(Source data)
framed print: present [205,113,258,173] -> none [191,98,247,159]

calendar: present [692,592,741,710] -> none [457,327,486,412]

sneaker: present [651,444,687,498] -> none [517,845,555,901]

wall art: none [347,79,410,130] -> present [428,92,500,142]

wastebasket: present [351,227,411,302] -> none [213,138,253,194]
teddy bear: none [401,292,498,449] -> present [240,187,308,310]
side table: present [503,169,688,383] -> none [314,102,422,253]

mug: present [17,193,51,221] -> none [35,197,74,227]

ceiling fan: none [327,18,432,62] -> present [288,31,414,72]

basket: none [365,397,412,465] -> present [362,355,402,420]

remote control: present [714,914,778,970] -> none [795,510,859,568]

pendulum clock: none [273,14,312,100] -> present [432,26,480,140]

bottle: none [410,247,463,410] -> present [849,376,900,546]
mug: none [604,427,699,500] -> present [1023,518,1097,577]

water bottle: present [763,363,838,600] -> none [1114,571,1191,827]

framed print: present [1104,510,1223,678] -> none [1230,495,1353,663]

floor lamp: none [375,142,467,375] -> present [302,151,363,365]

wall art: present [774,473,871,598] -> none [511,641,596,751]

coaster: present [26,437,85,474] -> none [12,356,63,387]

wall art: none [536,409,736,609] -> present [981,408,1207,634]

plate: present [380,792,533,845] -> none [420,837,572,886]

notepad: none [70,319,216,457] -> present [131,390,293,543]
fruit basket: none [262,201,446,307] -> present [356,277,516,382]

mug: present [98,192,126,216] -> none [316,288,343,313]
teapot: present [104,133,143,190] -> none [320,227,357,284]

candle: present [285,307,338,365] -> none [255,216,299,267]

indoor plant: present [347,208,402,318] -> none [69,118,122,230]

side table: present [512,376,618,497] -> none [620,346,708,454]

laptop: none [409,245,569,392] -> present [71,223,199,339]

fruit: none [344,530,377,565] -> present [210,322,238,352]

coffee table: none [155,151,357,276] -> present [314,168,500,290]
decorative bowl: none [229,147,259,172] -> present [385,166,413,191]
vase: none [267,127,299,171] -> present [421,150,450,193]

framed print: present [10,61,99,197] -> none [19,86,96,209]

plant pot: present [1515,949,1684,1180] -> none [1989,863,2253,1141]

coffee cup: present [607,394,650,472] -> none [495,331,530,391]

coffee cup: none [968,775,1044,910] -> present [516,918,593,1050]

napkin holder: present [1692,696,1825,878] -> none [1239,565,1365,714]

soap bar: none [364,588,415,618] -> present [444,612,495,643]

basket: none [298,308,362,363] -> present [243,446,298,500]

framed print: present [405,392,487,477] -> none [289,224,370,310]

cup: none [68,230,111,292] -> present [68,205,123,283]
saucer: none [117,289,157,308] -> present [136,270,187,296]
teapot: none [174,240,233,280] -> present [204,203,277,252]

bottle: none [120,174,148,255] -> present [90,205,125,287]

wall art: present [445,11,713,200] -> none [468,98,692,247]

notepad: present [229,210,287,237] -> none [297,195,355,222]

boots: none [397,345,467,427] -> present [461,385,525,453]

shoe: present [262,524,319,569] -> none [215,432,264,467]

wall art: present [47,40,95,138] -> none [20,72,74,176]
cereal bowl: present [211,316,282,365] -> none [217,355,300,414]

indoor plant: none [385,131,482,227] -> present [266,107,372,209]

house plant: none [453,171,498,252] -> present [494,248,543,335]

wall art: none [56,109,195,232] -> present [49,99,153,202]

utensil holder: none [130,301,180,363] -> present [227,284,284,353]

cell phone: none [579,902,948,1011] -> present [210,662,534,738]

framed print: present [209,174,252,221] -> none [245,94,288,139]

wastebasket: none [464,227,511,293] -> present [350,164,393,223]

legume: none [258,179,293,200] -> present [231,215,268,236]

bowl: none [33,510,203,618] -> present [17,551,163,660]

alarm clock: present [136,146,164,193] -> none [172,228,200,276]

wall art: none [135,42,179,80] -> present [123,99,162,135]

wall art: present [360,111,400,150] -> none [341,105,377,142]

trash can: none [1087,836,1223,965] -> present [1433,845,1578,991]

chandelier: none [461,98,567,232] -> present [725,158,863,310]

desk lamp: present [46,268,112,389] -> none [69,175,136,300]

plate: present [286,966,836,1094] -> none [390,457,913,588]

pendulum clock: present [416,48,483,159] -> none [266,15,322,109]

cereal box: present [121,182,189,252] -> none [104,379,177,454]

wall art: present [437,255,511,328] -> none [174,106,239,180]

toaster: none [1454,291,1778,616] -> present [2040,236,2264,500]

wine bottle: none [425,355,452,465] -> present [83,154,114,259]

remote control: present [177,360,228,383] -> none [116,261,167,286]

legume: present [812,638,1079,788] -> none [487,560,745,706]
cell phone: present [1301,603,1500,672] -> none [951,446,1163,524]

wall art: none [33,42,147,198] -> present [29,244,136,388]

TASK DIRECTIONS ▸
Lines to set down from above: the line with "framed print: present [209,174,252,221]", the line with "trash can: none", and every line between, each exactly as written.

SOLUTION TO THIS EXERCISE ▸
framed print: present [209,174,252,221] -> none [245,94,288,139]

wastebasket: none [464,227,511,293] -> present [350,164,393,223]

legume: none [258,179,293,200] -> present [231,215,268,236]

bowl: none [33,510,203,618] -> present [17,551,163,660]

alarm clock: present [136,146,164,193] -> none [172,228,200,276]

wall art: none [135,42,179,80] -> present [123,99,162,135]

wall art: present [360,111,400,150] -> none [341,105,377,142]

trash can: none [1087,836,1223,965] -> present [1433,845,1578,991]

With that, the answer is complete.